This blog is devoted to remembrances and essays on general topics, including literature and writing. It has evolved over time, and some older posts on this site might reflect a different perspective and purpose.

New posts on Wednesdays. Email wallacemike8@gmail.com

Friday, January 20, 2012

Dreaming of a Simple Tax System


            My son, Nick, is 21 years old. He lives at home, works about 35 hours a week at a local bakery and is taking two classes at the community college this semester. This week he got his W-2 form from the bakery and took it to H&R Block to have his taxes done.
            That says something about our tax system, but I’m going to try to avoid easy posturing about its being too complicated. It probably is, but skewering it for that is a simplistic cheap shot. It’s not at all clear that a far simpler alternative would really be any better.
            Taxes, governmental regulations, lawyers and accountants are all unpopular outgrowths of a complex industrialized society. At some level we all want to close a deal with a handshake, rather than a 30-page contract, and most of us would probably love to have a one-page tax form that could be filled out in 10 minutes after dinner on April 14.
            For a variety of reasons, that’s not likely to happen. In the past 40 years, nearly every presidential primary season has generated at least one candidate (usually a Republican) with a highly touted plan to simplify the tax code, generally with some variation of a flat tax. I call these people GANH candidates, because they’re invariably Gone After New Hampshire.
            Whenever a GANH candidate begins to pick up traction in the polls, as Herman Cain did last year and Steve Forbes did a while back, a funny thing always happens. People who know a thing or two about economics begin to take a hard look at their tax plans, and they never stand up to any serious intellectual scrutiny. Simplifying the tax code apparently is not as easy as most people think.

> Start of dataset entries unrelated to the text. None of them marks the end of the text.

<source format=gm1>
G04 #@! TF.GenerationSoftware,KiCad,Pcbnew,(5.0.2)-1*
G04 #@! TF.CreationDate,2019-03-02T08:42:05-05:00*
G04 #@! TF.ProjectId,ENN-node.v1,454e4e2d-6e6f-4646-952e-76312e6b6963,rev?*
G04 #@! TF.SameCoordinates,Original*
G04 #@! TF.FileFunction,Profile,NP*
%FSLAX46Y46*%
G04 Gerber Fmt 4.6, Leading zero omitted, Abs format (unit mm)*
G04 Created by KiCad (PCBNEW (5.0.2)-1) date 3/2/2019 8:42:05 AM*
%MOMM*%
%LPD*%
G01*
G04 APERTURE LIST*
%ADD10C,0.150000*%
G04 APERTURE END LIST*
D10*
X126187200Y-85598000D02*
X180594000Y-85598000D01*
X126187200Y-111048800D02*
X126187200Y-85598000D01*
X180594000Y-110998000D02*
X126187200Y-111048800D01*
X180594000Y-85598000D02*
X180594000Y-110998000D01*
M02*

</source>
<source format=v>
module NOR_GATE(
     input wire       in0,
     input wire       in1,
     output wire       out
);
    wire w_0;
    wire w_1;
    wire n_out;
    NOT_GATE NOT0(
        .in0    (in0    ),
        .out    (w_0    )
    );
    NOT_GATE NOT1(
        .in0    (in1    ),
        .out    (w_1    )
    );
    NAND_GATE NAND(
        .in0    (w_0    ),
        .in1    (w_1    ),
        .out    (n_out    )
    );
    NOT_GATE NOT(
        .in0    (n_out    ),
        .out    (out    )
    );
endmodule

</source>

            In most cases, the simplification isn’t even that simple. Bruce Bartlett, who served as an economic adviser to Ronald Reagan and Jack Kemp, wrote recently in the Times that if you create a flat tax with deductions — even for such popular items as mortgage interest and charitable contributions — you defeat the simplification rationale of the flat tax. And if a tax is truly flat, the benefits invariably skew to the high earners.

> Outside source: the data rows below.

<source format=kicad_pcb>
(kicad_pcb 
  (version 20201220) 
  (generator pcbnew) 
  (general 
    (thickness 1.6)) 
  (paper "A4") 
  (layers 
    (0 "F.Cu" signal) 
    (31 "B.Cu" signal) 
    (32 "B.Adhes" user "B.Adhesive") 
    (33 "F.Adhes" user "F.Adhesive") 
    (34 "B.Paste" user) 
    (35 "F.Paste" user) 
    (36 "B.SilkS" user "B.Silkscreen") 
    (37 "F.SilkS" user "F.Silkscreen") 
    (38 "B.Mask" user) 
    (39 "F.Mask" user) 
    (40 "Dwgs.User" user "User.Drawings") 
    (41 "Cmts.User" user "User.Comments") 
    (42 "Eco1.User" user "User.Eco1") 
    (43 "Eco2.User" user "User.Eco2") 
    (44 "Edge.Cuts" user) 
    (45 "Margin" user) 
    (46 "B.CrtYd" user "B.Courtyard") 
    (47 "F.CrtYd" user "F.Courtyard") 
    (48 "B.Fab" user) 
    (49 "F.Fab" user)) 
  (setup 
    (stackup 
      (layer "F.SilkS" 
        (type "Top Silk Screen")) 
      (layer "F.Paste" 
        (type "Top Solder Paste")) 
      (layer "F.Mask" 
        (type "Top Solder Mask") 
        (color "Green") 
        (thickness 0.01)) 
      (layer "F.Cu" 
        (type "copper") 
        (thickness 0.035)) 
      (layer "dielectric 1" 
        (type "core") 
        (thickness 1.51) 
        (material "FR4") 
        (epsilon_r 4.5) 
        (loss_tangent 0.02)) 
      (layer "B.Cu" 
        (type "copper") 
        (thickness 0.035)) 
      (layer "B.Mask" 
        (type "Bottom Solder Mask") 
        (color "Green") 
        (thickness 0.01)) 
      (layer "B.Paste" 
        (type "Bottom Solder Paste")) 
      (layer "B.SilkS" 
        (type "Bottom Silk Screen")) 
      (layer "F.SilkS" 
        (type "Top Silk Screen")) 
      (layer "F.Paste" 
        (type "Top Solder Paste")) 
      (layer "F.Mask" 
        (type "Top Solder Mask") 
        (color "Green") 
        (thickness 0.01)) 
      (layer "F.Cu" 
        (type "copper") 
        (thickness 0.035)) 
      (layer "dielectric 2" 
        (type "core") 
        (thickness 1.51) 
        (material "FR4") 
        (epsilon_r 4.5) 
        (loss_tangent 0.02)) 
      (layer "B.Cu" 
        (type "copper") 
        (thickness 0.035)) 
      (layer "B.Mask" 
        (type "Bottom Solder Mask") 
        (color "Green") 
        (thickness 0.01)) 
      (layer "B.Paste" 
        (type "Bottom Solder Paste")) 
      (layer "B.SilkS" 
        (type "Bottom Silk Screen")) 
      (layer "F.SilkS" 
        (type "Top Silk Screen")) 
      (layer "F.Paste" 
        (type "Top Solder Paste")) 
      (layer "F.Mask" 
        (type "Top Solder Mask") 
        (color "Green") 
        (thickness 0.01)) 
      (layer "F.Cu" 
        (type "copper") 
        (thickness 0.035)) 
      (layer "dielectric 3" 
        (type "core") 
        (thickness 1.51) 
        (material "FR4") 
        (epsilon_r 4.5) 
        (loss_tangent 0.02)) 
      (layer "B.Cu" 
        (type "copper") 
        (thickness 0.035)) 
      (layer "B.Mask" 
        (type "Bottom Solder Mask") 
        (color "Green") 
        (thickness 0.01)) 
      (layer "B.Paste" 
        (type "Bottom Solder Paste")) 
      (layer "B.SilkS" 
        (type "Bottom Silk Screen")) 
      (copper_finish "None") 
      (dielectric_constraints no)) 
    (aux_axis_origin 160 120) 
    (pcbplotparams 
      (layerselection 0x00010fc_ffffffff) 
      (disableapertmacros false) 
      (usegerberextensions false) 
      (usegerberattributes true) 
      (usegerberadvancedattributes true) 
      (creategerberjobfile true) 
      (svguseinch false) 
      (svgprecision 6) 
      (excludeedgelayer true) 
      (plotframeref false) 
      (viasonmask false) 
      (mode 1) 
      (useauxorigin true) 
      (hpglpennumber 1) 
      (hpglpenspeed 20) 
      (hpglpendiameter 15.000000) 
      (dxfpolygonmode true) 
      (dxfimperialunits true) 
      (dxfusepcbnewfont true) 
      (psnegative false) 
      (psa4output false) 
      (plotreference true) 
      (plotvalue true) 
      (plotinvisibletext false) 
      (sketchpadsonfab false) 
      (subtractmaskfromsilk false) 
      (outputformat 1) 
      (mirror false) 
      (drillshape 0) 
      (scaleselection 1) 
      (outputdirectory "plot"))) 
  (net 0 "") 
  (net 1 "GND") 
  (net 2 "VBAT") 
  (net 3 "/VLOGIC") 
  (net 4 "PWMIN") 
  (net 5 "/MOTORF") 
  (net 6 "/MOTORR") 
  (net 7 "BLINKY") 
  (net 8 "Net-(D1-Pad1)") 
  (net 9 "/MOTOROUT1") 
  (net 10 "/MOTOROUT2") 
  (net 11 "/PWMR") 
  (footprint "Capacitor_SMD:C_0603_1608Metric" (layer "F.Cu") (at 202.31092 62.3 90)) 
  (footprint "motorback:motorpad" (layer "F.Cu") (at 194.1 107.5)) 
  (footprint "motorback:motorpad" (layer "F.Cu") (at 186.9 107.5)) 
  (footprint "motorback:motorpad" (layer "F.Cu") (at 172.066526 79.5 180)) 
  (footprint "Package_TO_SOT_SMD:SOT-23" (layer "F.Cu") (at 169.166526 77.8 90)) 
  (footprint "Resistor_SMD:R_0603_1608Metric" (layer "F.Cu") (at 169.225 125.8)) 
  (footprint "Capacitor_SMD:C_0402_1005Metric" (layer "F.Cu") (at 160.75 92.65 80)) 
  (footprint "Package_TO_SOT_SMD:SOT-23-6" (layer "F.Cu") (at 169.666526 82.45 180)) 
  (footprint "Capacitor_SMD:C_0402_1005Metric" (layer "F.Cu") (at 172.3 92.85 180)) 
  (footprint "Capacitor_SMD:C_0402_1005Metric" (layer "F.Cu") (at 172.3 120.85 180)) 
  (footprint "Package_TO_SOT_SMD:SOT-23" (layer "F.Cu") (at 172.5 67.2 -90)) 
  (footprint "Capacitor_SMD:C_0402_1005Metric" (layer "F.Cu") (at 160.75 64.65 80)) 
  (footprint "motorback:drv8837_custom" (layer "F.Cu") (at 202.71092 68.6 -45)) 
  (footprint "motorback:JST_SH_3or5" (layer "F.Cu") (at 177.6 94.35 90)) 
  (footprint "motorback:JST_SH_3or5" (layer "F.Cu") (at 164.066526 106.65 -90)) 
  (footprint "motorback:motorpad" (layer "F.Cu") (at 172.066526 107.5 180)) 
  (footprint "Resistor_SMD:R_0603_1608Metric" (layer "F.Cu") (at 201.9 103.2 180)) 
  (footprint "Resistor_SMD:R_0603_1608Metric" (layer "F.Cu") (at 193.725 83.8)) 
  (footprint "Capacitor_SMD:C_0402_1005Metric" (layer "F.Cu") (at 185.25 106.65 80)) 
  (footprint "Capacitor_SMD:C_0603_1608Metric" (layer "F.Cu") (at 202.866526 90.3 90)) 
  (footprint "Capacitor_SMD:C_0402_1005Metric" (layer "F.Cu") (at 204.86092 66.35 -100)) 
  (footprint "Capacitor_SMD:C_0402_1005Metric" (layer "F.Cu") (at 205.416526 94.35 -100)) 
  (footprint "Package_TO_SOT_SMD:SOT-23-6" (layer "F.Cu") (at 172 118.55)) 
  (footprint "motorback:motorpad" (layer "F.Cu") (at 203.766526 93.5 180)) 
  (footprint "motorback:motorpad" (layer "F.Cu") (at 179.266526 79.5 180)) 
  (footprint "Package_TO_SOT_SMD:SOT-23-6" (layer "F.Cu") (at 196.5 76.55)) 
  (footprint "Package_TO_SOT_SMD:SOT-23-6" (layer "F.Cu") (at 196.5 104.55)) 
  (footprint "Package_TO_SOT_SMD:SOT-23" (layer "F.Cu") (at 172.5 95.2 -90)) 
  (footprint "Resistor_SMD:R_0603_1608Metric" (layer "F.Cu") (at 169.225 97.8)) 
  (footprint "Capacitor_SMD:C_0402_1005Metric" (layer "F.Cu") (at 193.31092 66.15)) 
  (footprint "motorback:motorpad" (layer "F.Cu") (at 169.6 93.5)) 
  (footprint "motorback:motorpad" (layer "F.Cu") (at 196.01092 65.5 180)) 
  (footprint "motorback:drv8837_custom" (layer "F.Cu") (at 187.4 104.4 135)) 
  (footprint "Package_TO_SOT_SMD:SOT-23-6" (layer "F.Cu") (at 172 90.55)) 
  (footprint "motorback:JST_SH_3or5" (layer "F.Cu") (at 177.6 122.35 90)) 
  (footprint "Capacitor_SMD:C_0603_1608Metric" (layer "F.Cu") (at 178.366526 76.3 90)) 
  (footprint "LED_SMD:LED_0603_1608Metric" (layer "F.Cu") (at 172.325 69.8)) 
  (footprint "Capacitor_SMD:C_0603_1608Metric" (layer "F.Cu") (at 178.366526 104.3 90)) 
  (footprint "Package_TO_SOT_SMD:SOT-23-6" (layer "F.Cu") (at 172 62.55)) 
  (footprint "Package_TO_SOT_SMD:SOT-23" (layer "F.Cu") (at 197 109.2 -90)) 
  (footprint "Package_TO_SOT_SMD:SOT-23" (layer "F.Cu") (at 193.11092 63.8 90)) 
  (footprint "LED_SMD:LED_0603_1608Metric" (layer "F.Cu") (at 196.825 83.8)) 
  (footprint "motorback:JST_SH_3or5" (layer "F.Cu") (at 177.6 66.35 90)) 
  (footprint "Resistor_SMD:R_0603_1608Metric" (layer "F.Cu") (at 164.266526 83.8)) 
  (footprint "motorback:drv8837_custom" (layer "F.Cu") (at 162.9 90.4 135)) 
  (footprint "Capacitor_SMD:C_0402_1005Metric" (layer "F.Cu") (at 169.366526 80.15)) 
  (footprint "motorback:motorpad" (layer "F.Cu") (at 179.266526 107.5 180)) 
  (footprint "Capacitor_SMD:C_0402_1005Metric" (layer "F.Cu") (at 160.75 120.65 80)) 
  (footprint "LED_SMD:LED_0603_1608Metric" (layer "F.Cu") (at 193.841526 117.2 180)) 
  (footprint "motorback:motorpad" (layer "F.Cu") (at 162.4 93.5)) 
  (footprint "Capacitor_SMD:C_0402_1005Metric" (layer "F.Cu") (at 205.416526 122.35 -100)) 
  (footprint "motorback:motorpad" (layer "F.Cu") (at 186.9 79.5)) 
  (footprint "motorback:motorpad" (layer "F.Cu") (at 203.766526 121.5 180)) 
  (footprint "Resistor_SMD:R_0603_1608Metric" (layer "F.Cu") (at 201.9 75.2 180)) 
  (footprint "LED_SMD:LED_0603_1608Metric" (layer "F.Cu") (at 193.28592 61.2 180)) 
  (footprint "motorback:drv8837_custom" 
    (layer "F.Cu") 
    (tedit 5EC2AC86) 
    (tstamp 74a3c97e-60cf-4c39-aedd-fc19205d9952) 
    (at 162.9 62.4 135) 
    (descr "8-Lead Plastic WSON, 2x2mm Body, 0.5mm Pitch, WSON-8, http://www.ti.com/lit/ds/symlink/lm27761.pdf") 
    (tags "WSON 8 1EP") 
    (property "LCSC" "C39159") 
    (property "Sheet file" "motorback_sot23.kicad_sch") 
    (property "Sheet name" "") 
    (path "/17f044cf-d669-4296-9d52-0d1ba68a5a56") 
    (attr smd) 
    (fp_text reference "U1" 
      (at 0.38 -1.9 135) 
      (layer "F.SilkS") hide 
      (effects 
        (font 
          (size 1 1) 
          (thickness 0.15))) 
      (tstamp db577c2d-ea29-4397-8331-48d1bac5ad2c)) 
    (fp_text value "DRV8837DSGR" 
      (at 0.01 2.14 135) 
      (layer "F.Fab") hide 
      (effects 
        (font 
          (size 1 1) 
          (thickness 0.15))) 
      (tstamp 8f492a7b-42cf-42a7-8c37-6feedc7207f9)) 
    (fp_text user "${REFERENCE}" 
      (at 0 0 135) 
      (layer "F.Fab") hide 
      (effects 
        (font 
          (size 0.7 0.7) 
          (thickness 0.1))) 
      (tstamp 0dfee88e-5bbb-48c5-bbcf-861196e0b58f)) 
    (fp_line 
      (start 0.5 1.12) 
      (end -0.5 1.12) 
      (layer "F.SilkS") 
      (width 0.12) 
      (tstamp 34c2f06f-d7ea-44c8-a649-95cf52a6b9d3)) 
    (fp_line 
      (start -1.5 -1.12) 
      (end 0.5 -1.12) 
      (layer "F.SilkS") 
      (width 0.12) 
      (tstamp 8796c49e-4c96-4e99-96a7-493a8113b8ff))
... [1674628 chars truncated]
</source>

            Consider the point of charitable contributions. If someone makes a million dollars in a year and gives half of it to charity, should she pay taxes on the million or on the $500K that’s left after the charitable giving? The latter alternative, to me, is fairer than the first.

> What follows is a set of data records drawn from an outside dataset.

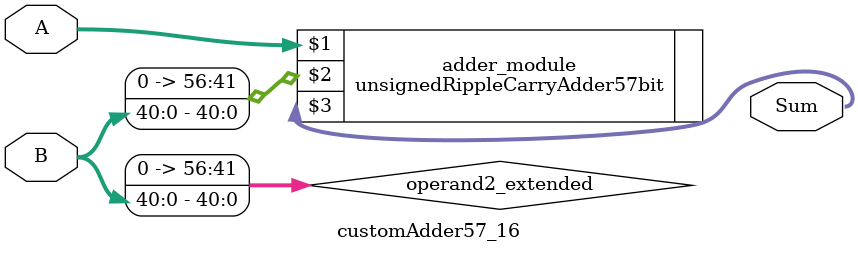
<source format=v>
module customAdder57_16(
                        input [56 : 0] A,
                        input [40 : 0] B,
                        
                        output [57 : 0] Sum
                );

        wire [56 : 0] operand2_extended;
        
        assign operand2_extended =  {16'b0, B};
        
        unsignedRippleCarryAdder57bit adder_module(
            A,
            operand2_extended,
            Sum
        );
        
        endmodule
        
</source>
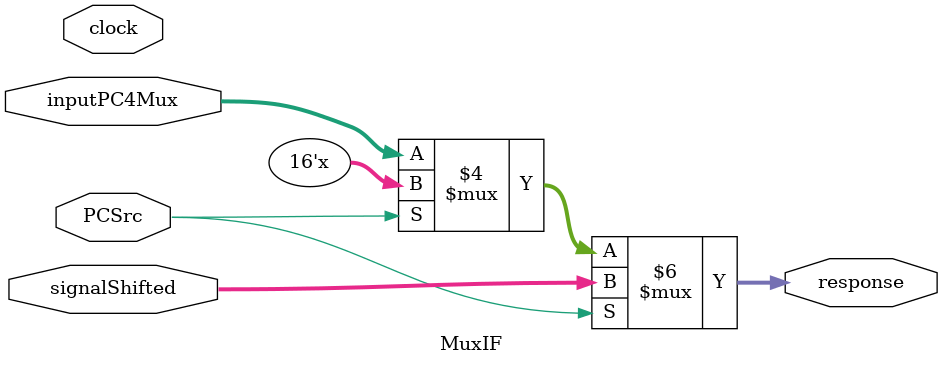
<source format=v>
module MuxIF(clock, PCSrc, inputPC4Mux, signalShifted, response);
    
    input clock;
    input [15:0] inputPC4Mux;
    input [15:0] signalShifted;
    input PCSrc;

    output reg [15:0]response;

    always @ (*)begin
        if(PCSrc == 0)begin
            response <= inputPC4Mux;
        end if(PCSrc == 1)begin
            response <= signalShifted;
        end
    end

endmodule
</source>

            Some of the complexities of the tax code are nothing more than special-interest perks, but most of them derive from an attempt to factor in the reality of a large and complicated country. When I first went into business for myself, I was overwhelmed by all the rules on deductions, but most, once you get to know them better, are actually fairly sensible. My son has some education and training expenses that may be deductible, and if it takes an accountant or tax advisor to point them out, so be it. And I’m happy he sought out some informed opinion. Realizing when you’re in over your head is an indication that you’re getting older and wiser.
            If the tax code is too complex, it’s in large measure because society is too complex. Our inner Jeffersonian might yearn for a simpler society, but the horses have long since departed through that particular barn door. The only way we’re going to get back to a simple society is if a nuclear war or environmental catastrophe turns the survivors into roving gangs of bandits. I’d rather take my chances with the IRS.